The residents will participate in an online QPR class that is tailored specifically for primary care physicians. QPR stands for Question, Persuade, and Refer — three simple steps that anyone can learn to help prevent a suicide.
People trained in QPR learn how to recognize the warning signs of a potential suicide and how to question, persuade, and refer someone to help.

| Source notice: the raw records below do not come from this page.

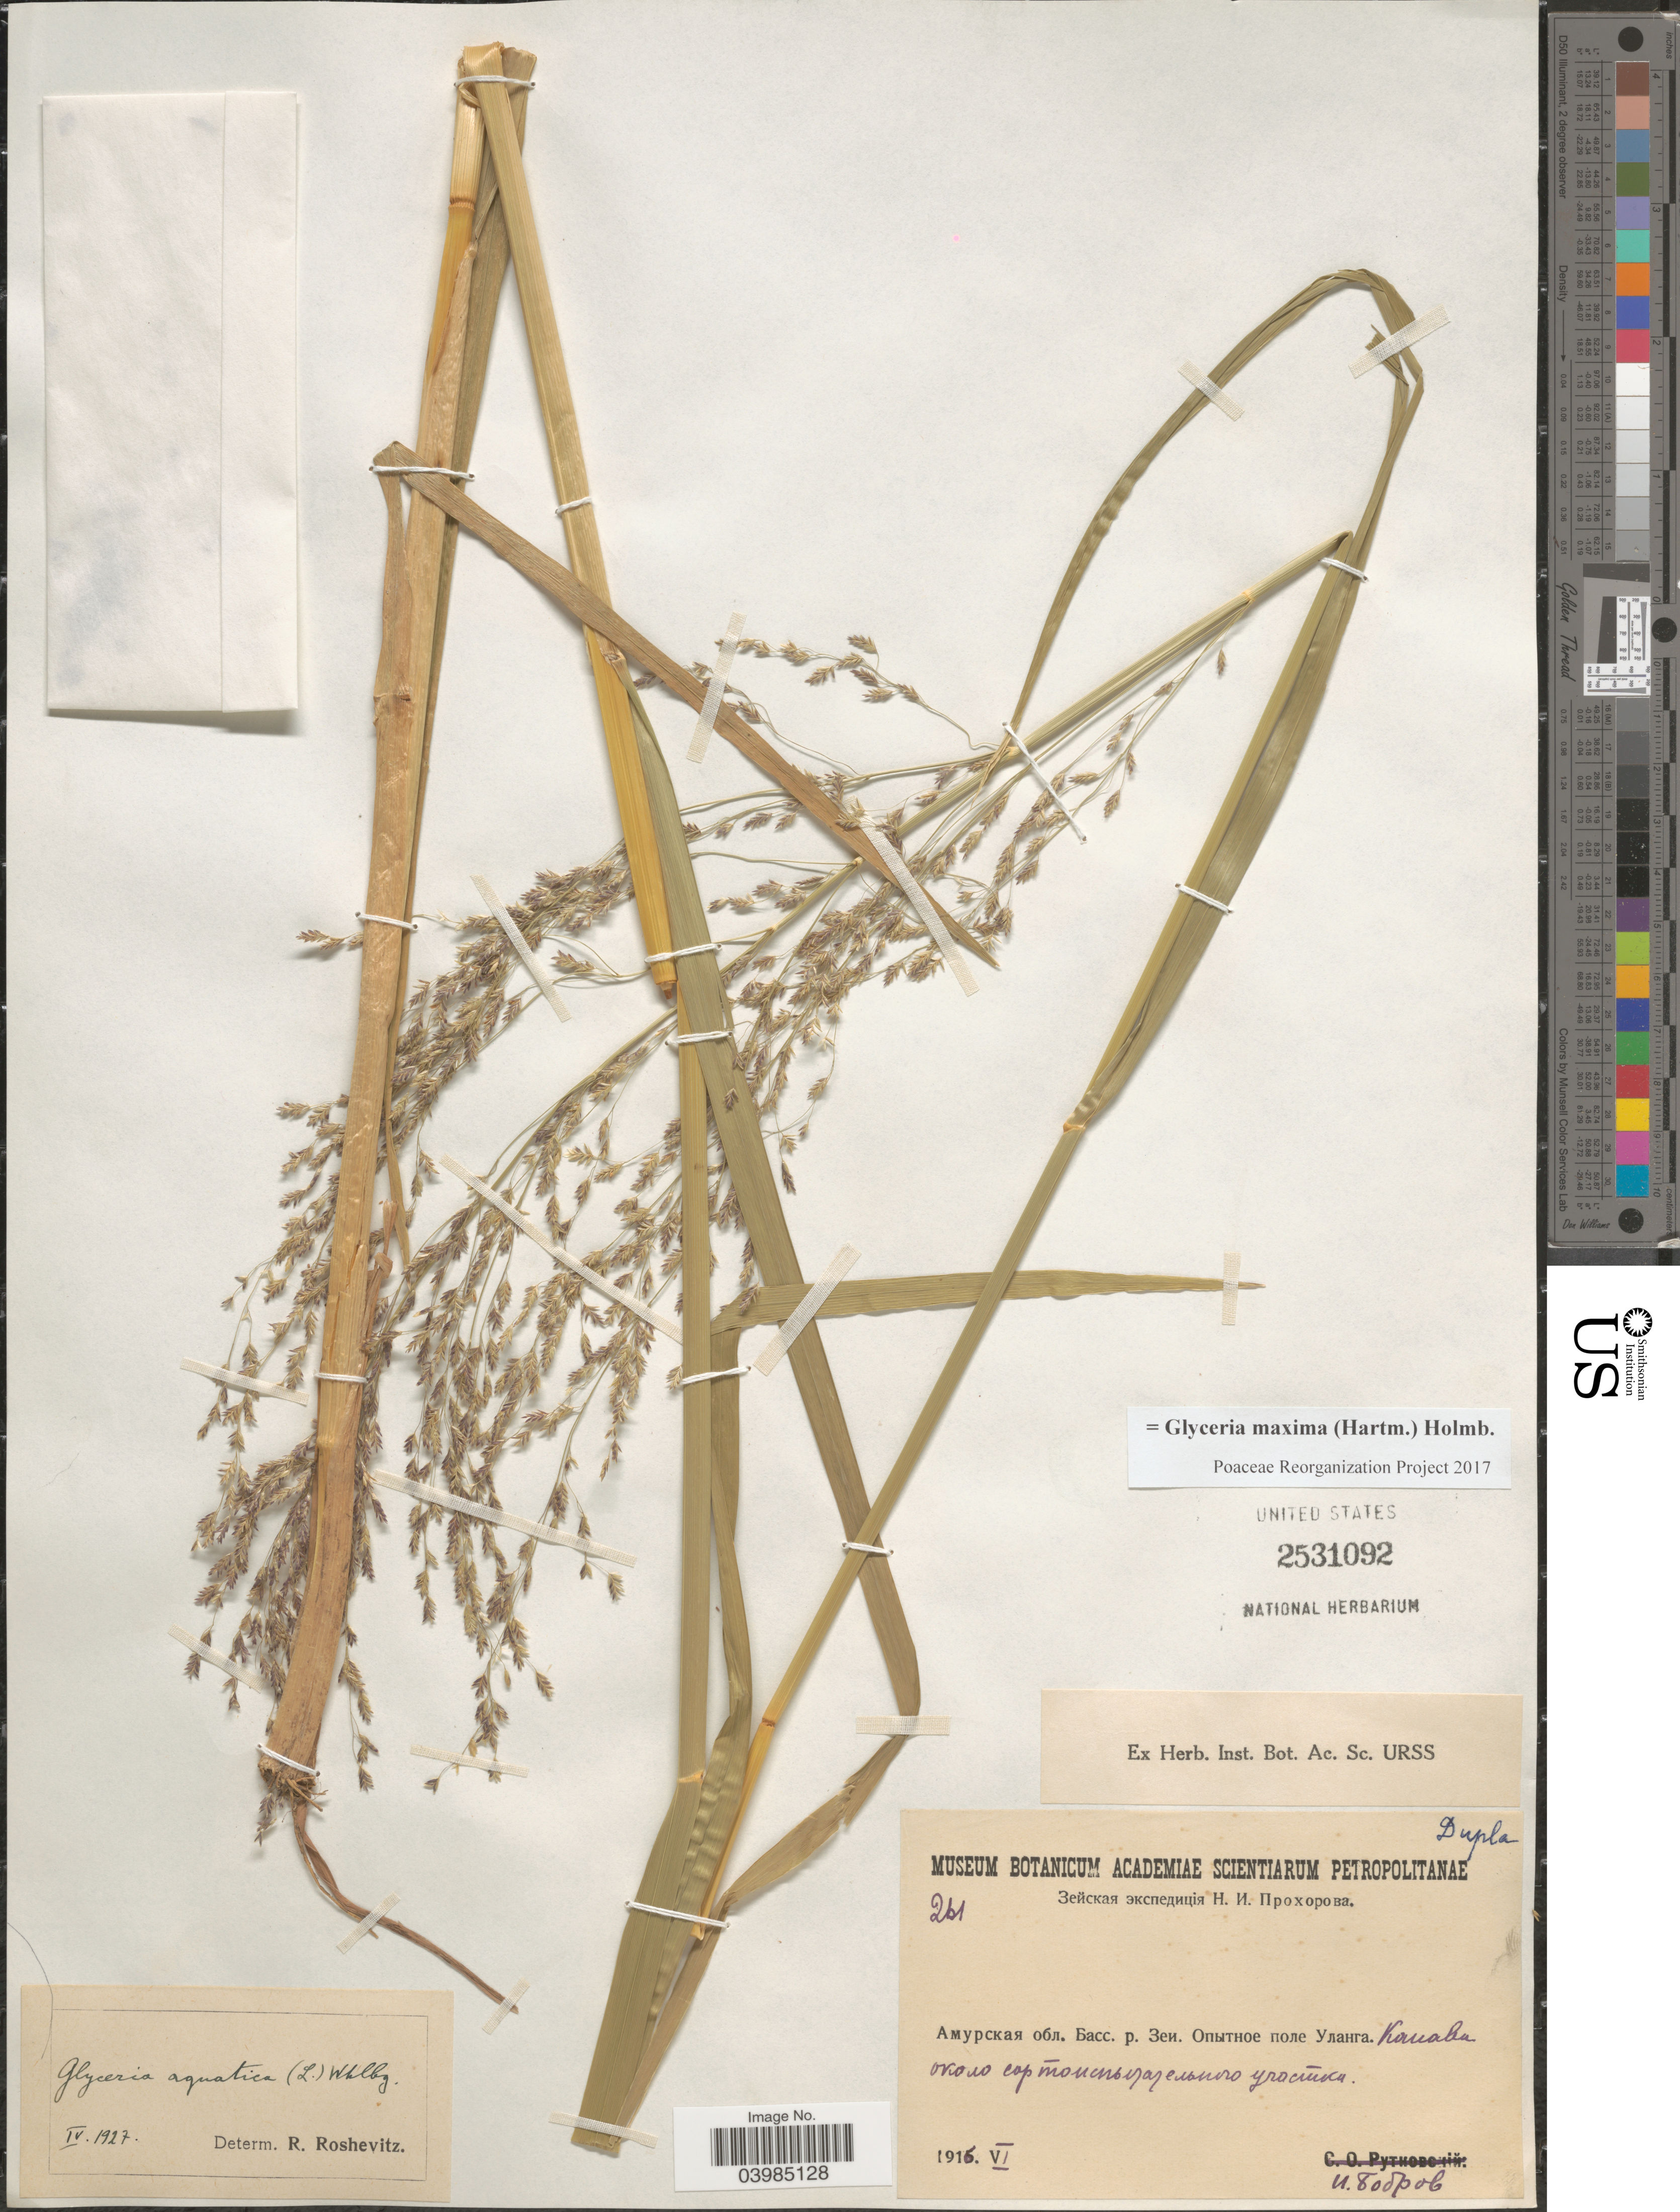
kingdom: Plantae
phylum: Tracheophyta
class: Liliopsida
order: Poales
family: Poaceae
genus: Glyceria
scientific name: Glyceria maxima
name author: (Hartm.) Holmb.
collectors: I. Bobrov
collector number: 261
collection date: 1916-06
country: Russian Federation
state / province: Amur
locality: Basin river Zeya, Ulunga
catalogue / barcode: US 2531092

The formalized training is the brainchild of Claire Oakley, director of Public Health Services at RiverStone Health where the Montana Family Residency Program is housed. Its genesis was the Third Annual Suicide Prevention Conference held in Billings in September 2013.
Rosston was speaking and shared some disturbing statistics. Forty-five percent of the people who complete suicides had been in contact with their primary care physician within 30 days of taking their lives. Twenty percent of them had been in contact with their primary care physician within 24 hours of completing the act.
“I was jolted,” Oakley said.
The training comes at a time when suicide continues to be a state and national concern.
U.S. national suicide deaths rose slightly for the fifth year in a row from 12.1 per 100,000 in 2010 to 12.3 per 100,000 in 2011, according to the Centers for Disease Control and Prevention's (CDC) Data and Statistics Fatal Injury Report released last week. Suicide rates, for both males and females, show similarly slight increases with the male rate rising from 19.8 to 20.0 and the female rate rising from 5.0 to 5.2 (all rates per 100,000 individuals).
Montana — along with Wyoming — was ranked No. 1, recording 232 suicides in 2011. The rate is twice the national rate.
The QPR training will ultimately provide primary care providers in the state with more tools to help those contemplating suicide, Oakley said.
“We hope those statistics decrease and that the suicide numbers decrease,” Oakley said.
Barbara J. Schneeman, vice president of Communication and Public Affairs for RiverStone, said the formalized training is “hugely significant” given that so many of the family medicine residents stay in state to practice.
Since its establishment in 1995, more than 70 percent of the graduates of the Montana Family Medicine Residency have stayed in Montana.
“This has the opportunity to impact people’s lives across the state,” Schneeman said.
Suicide prevention also is being taught for the first time to students enrolled in the Master of Physician Assistant Studies Program at Rocky Mountain College. Most PAs work in primary care, said Mike Yorgensen, program coordinator.
"This is something our students need," Yorgensen said. "They really embraced it."